The sort of picture that might even prove a hard sell today, Midnight Cowboy would become the first X-movie to win the Best Picture Oscar. It banked more than $40 million into the bargain.

But it didn’t stop there. The counter culture’s impact on mainstream film also resulted in Francis Ford Coppola’s first picture of note, The Rain People. And then there was They Shoot Horses, Don’t They? in which the seemingly fun premise of a 1930s dance marathon is subverted by female lead Jane Fonda begging dance partner Michael Sarrazin to blow her brains out.

True, this is exactly how Horace McCoy’s 1935 source novel closes. But as it’s hard to imagine his book being adapted for the big screen any time prior to 1969, so only then could such a downbeat movie possibly have done well both critically and commercially.

The ripples from the American movie revolution were felt on this side of the Atlantic. From the full-to-the-brim confidence and swagger of The Italian Job to the stark realism of Ken Loach’s Kes, the British cinema that had once been so obsessed with period was now all about the present. Even those films that were set in the past had a distinctly modern feel to them; see the sexual frankness and male nudity of Ken Russell’s Women in Love.

And then there was the new James Bond, George Lazenby, whose sole outing as cinema’s favourite secret agent, On Her Majesty’s Secret Service, mightn’t have represented much that was new but whose decision to turn down a multi-picture Bond deal in order to follow in the footsteps of Hopper and Fonda and Co. was quite the declaration of intent.

Elsewhere across the Channel, the New Wave had rolled back to reveal Army Of Shadows, the Jean-Pierre Melville Resistance drama that caused outraged by seeming to side, not with the revolutionaries of 1968, but with de Gaulle and the establishment. Modern politics was also to the fore in Z, in which French-Greek filmmaker Costa-Gavras examined the 1963 assassination of left-wing Greek politician Grigoris Lambrakis.

Starring Jean-Louis Trintignant, Yves Montand and Irene Papas, Z’s success on the continent was huge if not unexpected. Far more surprising was the picture’s popularity in America where it took $7 million at the box-office and bagged two Oscars – Best Foreign Language Film and Best Editing – from five nominations.
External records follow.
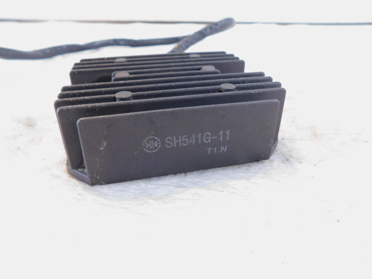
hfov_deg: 73.9
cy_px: 140
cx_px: 186
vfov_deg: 58.9
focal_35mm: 23
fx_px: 247
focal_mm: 4
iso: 280
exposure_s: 1/30
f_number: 3
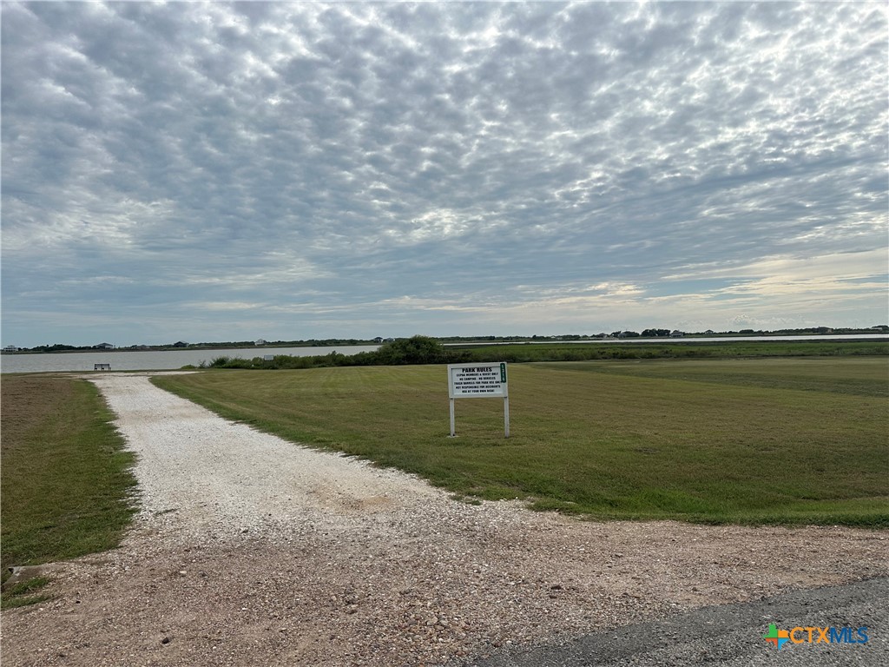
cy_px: 334
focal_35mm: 24
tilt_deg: +0.6
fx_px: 616
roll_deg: +1.3
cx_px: 444
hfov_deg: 71.6
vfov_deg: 56.8
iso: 80
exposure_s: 1/8929
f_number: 1.78
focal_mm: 6.86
Italian cinema also had a remarkable, boundary-pushing year. Fellini Satyricon was one of two films released in 1969 that took their inspiration from Petronius’s decadent novel. That it eclipsed Gian Luigi Polidoro’s adaptation was in large part due to the bravura work of its director, Federico Fellini going all the way to the edge, and then repelling down into the abyss. When the film premiered at the Venice Film Festival, the closing credits were met with a stunned silence, followed by a five-minute standing ovation.

Luchino Visconti’s The Damned left a similar mark. The story of wealthy German industrialists ruined by the establishment of the Third Reich, here was another overtly political drama, albeit one where the depravity of the era spills over into mass slaughter, group sex and child molestation.

Featuring a career-making performance from Helmut Berger and fine work from Dirk Bogarde and Charlotte Rampling – a brace of Brits who’d do much of their best work on the continent – The Damned left critics dazed and audiences open-mouthed. With the picture proving a hit, the baffled distributors were left to figure out what Visconti had figured out a while ago – that as the movies had changed, so too had the audience.

Or perhaps it was vice versa? Either way, you could venture anywhere in 1969 and encounter a new breed of film. Walter Lima Jr’s Brazil Year 2000, Nagisa Oshima’s Diary Of A Shinjuku Thief – in the space of one calendar year, so much of was it was thought cinema should be – epic, studio-based, apolitical, safe – had been swept aside to be replaced by a new set of values championing independence and radicalism over pretty much everything else.

Sure, the upheavals were greater in some places than others but the ultimate effect was the same. For when the mainstream succumbed to the counter culture, movies became more interesting than at any point since the arrival of sound.